Professor Peter Ralph
Executive Director
C3 Aquatic Processes Group Leader
Plant Functional Biology and Climate Change Cluster (C3)
University of Technology, Sydney

 

“Coral reefs are the oldest, most complex ecosystems in the sea. They are reservoirs for much of the world’s biodiversity. They are some of the most important organelles of our complex biosphere that provides the natural infrastructure to support life. Sadly, we are very, very late in our recognition that reefs have and are deteriorating faster than anyone could have imagined when I began studying reefs in 1969. Since then we have documented declining ocean health in which marine diseases are commonplace, fisheries have collapsed, and land-based pollution has compromised coastal waters – now, coral reefs are facing extinction. Clearly, the collapsing health of reefs reflects a severely compromised ocean.

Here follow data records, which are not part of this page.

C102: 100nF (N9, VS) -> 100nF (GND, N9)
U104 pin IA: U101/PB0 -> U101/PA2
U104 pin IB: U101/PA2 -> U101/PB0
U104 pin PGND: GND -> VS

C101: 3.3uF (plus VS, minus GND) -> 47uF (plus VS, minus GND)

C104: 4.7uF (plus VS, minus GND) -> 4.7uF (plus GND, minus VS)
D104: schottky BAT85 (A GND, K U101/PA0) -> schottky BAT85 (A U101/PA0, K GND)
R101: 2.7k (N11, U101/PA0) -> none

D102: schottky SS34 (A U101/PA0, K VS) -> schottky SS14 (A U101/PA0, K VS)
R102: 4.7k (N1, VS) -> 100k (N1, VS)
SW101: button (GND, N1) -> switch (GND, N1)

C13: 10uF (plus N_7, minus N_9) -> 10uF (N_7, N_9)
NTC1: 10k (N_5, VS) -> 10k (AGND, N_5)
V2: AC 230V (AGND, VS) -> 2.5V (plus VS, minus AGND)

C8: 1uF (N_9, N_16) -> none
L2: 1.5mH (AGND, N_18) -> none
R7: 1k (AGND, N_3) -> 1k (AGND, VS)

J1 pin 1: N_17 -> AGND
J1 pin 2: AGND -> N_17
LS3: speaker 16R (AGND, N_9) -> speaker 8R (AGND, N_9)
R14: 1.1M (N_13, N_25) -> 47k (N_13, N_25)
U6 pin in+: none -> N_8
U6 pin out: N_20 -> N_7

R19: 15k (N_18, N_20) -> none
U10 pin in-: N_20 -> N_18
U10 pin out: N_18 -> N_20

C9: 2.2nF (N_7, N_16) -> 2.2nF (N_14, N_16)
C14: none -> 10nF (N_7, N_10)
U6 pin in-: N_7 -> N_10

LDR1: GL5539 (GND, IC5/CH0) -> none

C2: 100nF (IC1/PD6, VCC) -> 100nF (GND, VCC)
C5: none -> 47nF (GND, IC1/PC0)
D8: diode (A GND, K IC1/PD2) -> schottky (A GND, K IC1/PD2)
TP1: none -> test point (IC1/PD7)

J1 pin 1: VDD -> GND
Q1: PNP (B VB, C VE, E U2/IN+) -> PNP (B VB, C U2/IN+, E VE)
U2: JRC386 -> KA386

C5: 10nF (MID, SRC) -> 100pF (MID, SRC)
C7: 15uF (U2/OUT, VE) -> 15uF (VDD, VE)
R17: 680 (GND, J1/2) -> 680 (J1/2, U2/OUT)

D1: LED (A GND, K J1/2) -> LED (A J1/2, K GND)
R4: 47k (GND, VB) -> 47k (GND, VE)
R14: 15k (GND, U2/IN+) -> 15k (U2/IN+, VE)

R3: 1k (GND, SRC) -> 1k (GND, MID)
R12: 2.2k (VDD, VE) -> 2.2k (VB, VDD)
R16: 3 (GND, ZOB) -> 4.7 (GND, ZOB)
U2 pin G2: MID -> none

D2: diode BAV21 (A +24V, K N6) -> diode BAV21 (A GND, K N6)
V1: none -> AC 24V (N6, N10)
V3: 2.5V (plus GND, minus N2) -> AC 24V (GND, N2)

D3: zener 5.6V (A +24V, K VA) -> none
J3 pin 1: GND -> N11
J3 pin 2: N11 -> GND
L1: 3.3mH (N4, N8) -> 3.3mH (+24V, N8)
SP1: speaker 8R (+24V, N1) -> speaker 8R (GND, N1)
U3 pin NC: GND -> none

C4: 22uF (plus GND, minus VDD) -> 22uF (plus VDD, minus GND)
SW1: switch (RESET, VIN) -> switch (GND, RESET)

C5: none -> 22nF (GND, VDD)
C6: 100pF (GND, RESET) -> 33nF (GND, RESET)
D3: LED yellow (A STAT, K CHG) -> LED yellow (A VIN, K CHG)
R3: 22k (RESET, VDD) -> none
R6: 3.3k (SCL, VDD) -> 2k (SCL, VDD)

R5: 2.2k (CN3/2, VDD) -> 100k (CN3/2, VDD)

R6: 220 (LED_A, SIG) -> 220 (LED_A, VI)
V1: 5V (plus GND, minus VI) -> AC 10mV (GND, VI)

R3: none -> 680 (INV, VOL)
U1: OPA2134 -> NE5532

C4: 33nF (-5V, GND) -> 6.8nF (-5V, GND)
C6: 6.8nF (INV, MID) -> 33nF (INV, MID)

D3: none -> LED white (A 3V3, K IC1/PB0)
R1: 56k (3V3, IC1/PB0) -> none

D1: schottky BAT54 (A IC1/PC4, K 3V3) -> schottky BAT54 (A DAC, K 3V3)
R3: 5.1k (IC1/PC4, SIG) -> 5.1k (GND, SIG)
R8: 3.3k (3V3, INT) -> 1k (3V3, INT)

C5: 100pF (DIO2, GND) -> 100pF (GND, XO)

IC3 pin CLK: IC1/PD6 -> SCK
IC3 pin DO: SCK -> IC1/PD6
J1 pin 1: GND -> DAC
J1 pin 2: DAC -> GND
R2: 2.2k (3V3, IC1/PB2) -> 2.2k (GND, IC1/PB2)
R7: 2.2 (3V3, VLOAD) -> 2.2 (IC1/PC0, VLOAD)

Some day, far in the future, when humans have come to their senses, I truly hope they will be able to dig into cryobanks to begin the process of restoring the Earth’s ecological integrity. To me, The Global Coral Repository represents a bold, pragmatic forward thinking start towards providing options to these generations who will be trying to understand why we tried to kill the planet. It represents an exciting beginning of a wonderful sacred gift that is critical to the future of humankind.”
Phil Dustan Ph.D.
Professor of Biology
Fellow of the Linnean Society of London

 

“The Global Coral Repository is a ray of hope on what otherwise is a bleak outlook for coral reefs globally. Creating a “safety box” containing samples of the World’s corals may represent our last chance should we go beyond the point of no return and destroy, either actively or by standing by and doing nothing, our Global inheritance, and that of our children’s. With luck the desperate need for the repository will serve as a wake-up call for us, our communities, our nations and our governments and spur us into action to protect the reefs before all we have left are stories to tell our grandchildren.”